Ringing the doorbell, you’d almost expect Gertrude to answer. Instead a buzzer sounds, and pushing the door open you step into a vestibule decorated with painted marble bricks, a popular scheme of the era. The hall is long and the check-in is in the back in an old sun porch. As you pass the parlor and the dining room along the way, it’s hard to pay much attention when it’s suggested the tours should start in the basement.

But it’s down the stairs and into a small room where the Tredwells spent much of their time.
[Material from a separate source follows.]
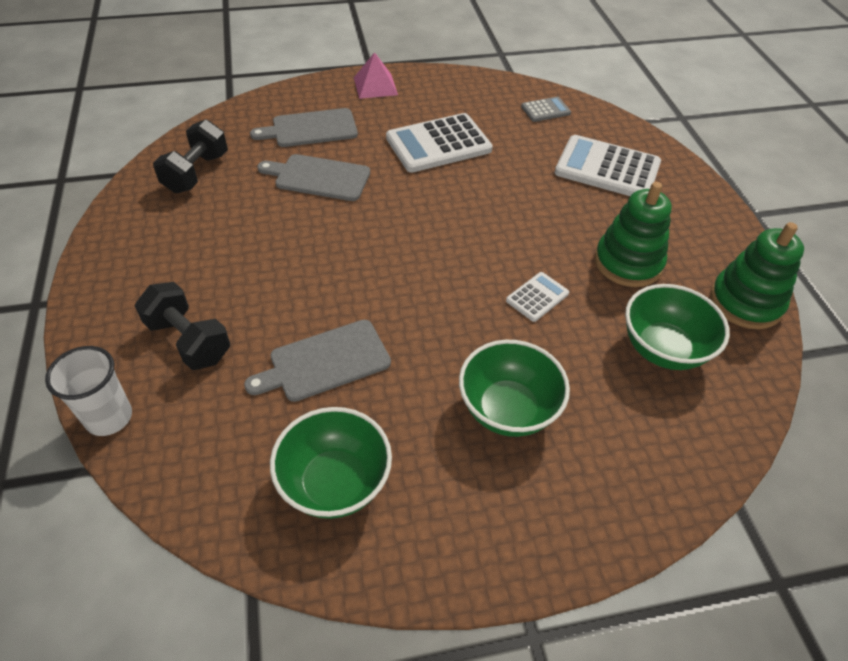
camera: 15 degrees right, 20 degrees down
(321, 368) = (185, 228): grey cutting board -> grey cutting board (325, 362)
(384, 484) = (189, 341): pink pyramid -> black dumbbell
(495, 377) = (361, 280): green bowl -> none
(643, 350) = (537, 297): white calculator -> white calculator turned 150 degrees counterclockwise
During the day it was the children’s play area; in the evening the family took its meals there, where they were brought by servants from the kitchen next door. One technological advance the Tredwells did adopt was a cast iron stove, which now accompanies a built-in beehive bake oven and large cooking hearth.

The rear courtyard seems a bit strange, with the remnants of an old building acting as a wall to the east, and decorative plantings where once there would have been grass and even a cow.

Merchants House Ceiling

Upstairs the rooms are filled with New York Furniture, some attributed to notable cabinetmakers including Duncan Phyfe and Joseph Meeks. A square grand piano sits in the parlor beneath an intricate ceiling with a recessed medallion and perforated plaster cornice. The mantles are granite and include carved classical columns. The dining room is furnished with a mahogany New York sideboard. The pairs of windows at either end of the house are centered by floor to ceiling gilt mirrors.

If there is one thing missing from New York, it’s this sense of what the city was like, a sense of the way early New Yorkers lived. If the Tredwells had lived in the present day, they might be living in a condominium, or even in a New Jersey suburb. The grand piano might be replaced by an entertainment center, gas by electricity, servants by restaurants, bells by phones–and the list continues. They would have been as out-of-place in our world as we are in theirs. Lucky for us their home is in our world, and through it we are able to get a glimpse of who they were, what New York was, and where it all has led.